An authorization token contains a private part and an optional public part.

When there is no public part of the credential, the private part (the entire authorization token) may be stored either as the password component of an OPSS password credential (the user name component is ignored) or as an OPSS generic credential.

When there is a public part, the authorization token may be stored as an OPSS password credential with the public part as the user name component and the private part as the password component. The token can also be stored as an OPSS generic credential consisting of the public part followed by the private part, separated by newline (0x0A) or carriage return/newline (0x0D0A).

Here are the OPSS credentials that should be created for various types of authorization:

• Basic Authentication: Normally, a user name and password are provided programmatically or by the end-user, in which case no OPSS credentials should be created. However, in certain cases, a fixed user name and password may be appropriate. In this case, an OPSS credential (or credentials, if there are variants) may be created. The user name is the public part and the password is the private part.
• Bearer Token: OPSS credential(s) should be created with the bearer token as the private part. There is no public part.
• API Key: OPSS credential(s) should be created with the API key as the private part. There is no public part.
• OAuth2: OPSS credential(s) should be created with the client ID as the public part and the client secret (or client password) as the private part. Both the client ID and the client secret/password must be URL-encoded, using the URL-encoding semantics expected by the REST service.

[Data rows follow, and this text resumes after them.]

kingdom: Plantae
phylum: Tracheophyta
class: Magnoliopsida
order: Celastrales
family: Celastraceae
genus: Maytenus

For non-OAuth2 types of authorization, Oracle Forms does the URL-encoding of the authorization token. Although there may be more than one way of URL-encoding a specific authorization token, the expectation is that the REST service will produce the same result when it URL-decodes the URL-encoded value produced by Oracle Forms.

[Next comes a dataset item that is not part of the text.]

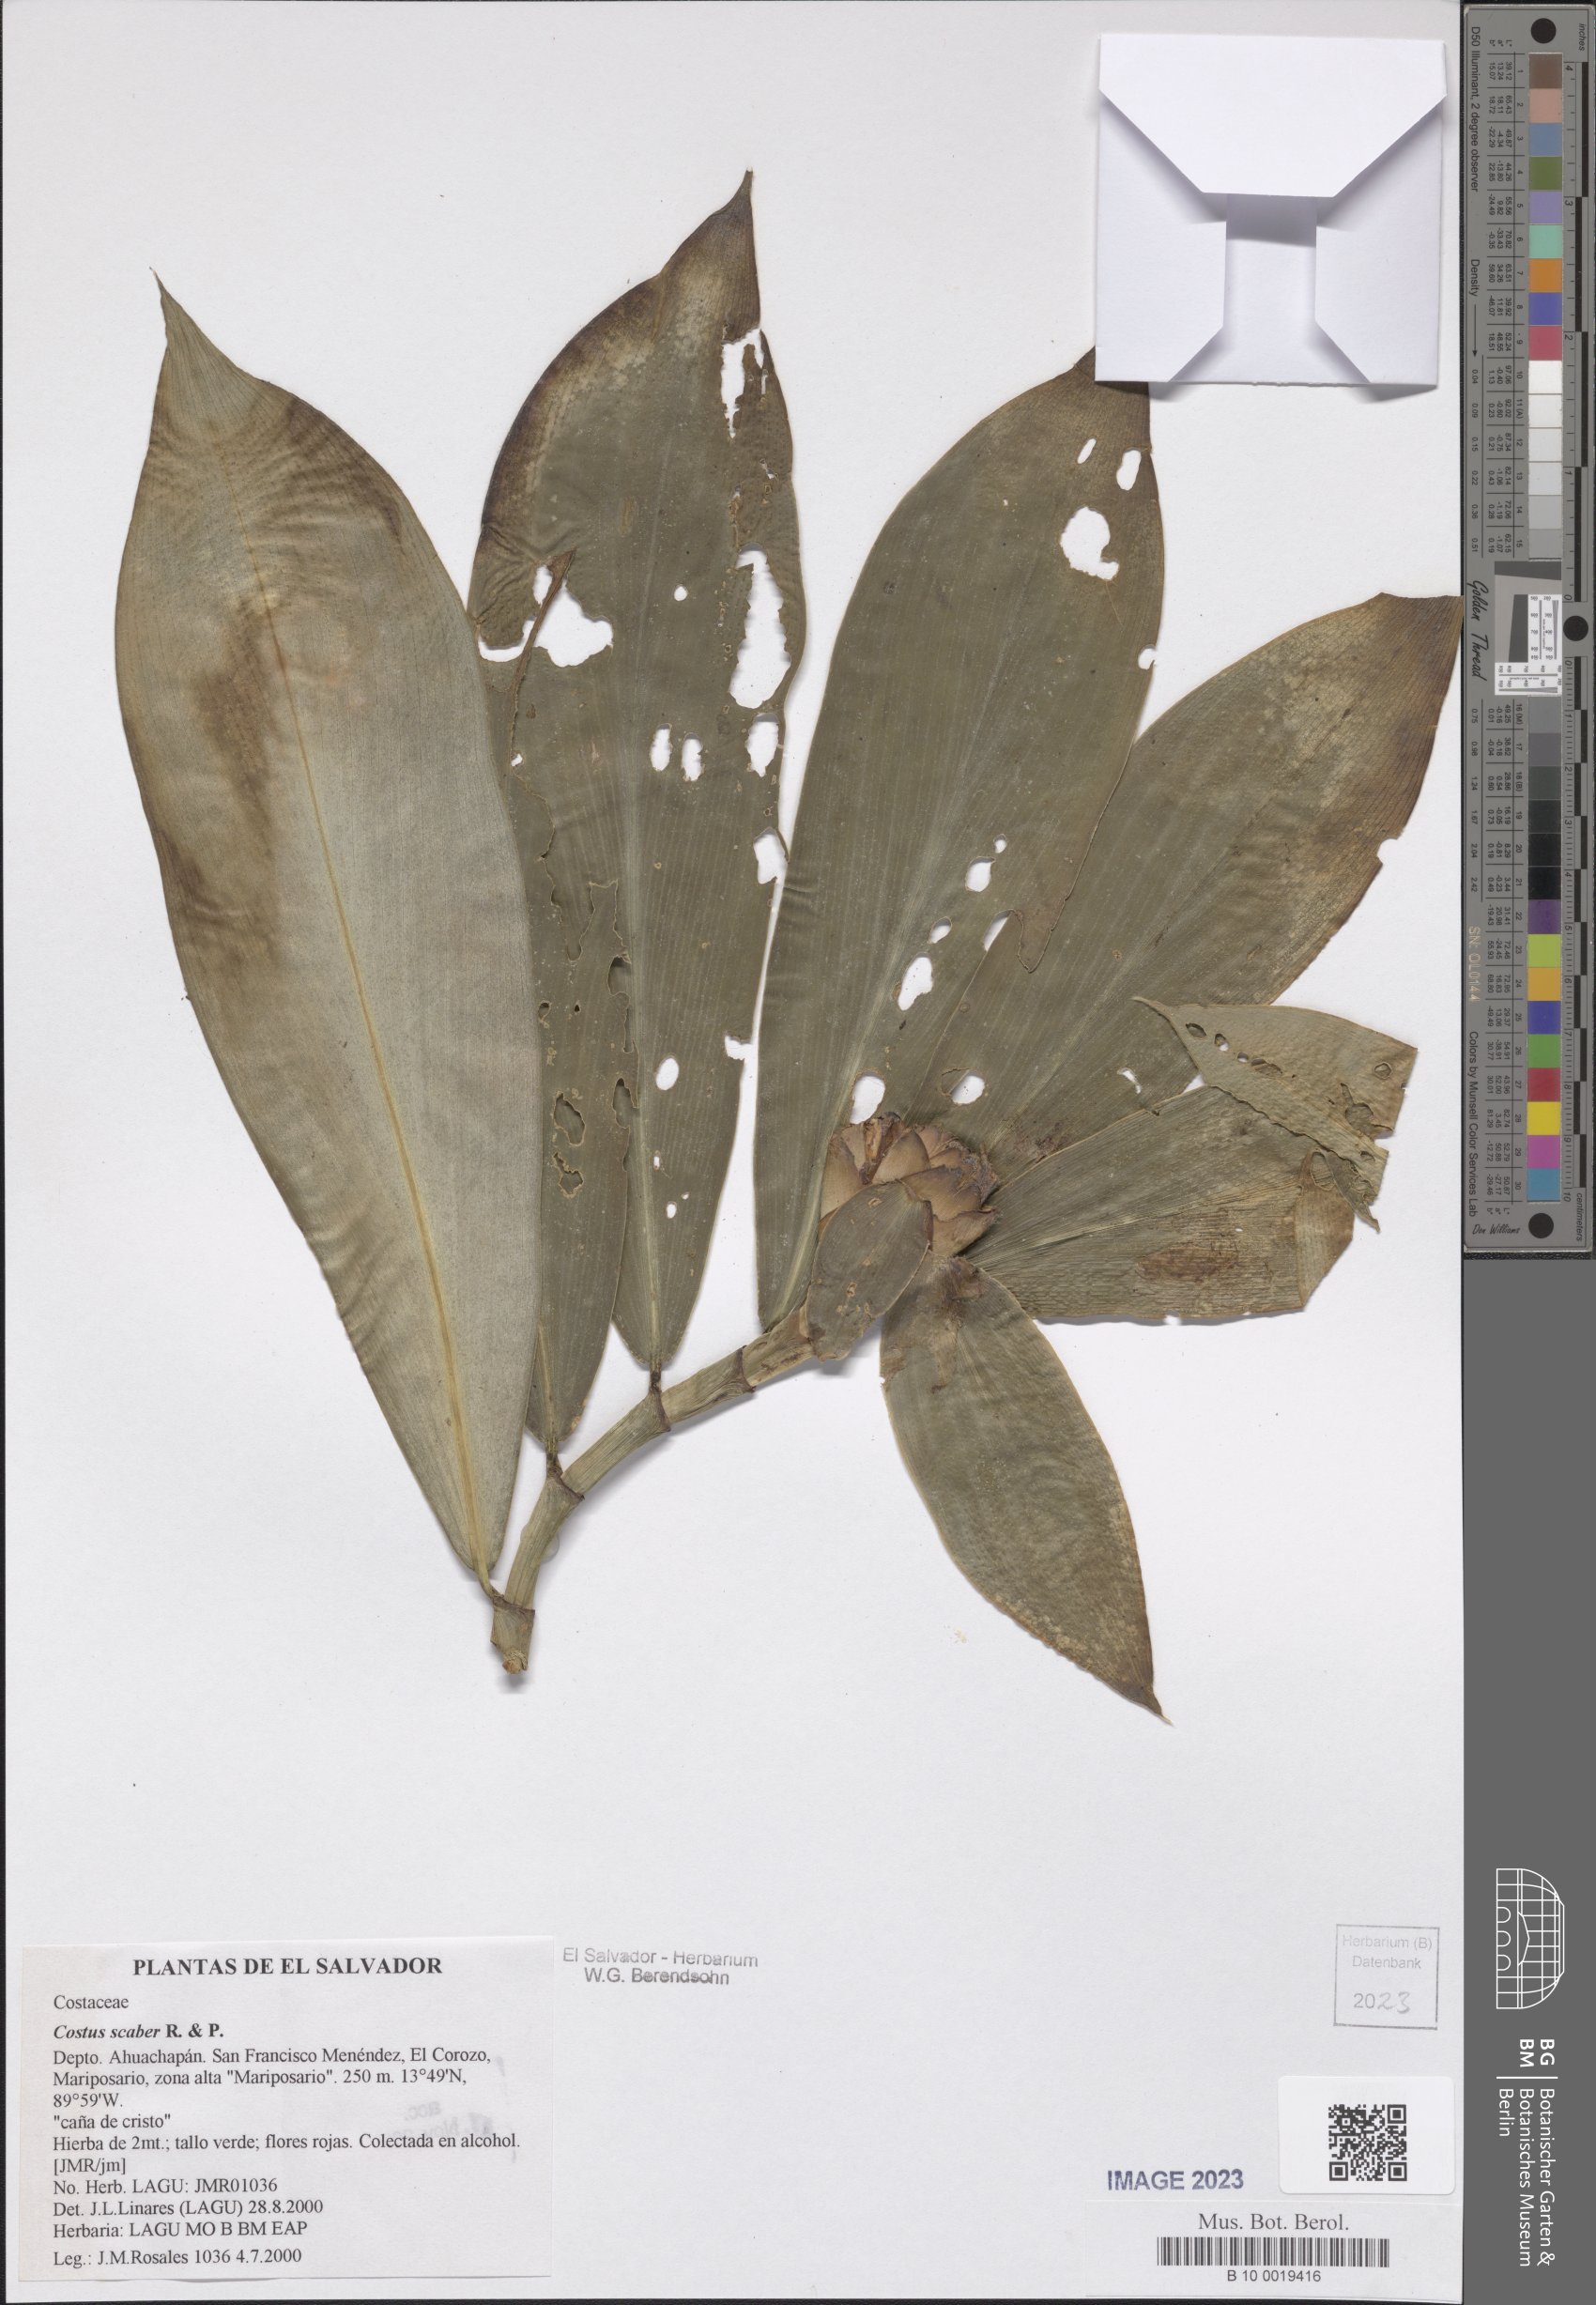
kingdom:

For OAuth2, RFC 6749 (The OAuth 2.0 Authorization Framework) recommends using Basic Authentication for Client Authentication, and it requires that the client ID and client password be URL-encoded before they are used to construct a Basic Authorization header. Only one of the possible URL-encodings will produce an acceptable Basic Authorization header, and Oracle Forms has no way of determining which one that is. Therefore, Oracle Forms requires the administrator (or application developer) to determine the correct URL-encoding when creating the OPSS credential.

So how should the administrator determine the correct URL-encoding? First of all, alphanumeric characters never require URL-encoding, so if the client ID and client password consist entirely of alphanumeric characters, no URL-encoding is required. In other cases, the administrator may be able contact the REST service to determine the URL-encoding the REST service is expecting. If that is not possible, trial and error may be required. Construct trial URL-encodings using the following guidelines:

• Underscore [ _ ], dot [.], hyphen [-], and tilde [~] almost never require URL-encoding.
• Bang [!], dollar sign [$], apostrophe ['], left and right parentheses [( and )], asterisk [*], comma [,], semicolon [;], colon [:], and the at sign [@] may or may not require URL-encoding.
• Other characters almost always require URL-encoding.

URL-encoding a character consists of producing its UTF-8 representation and then replacing each byte in this representation by its 3-byte percent-encoding (% followed by the upper-case hex digits for the byte), with the exception that certain REST services may expect a space to be URL-encoded as ‘+’ rather than ‘%20’.

Refer to the Forms References part of this guide for configuration settings that may be used when making REST calls from Forms. Specifically refer to Environment Variables and Web Configuration Parameters.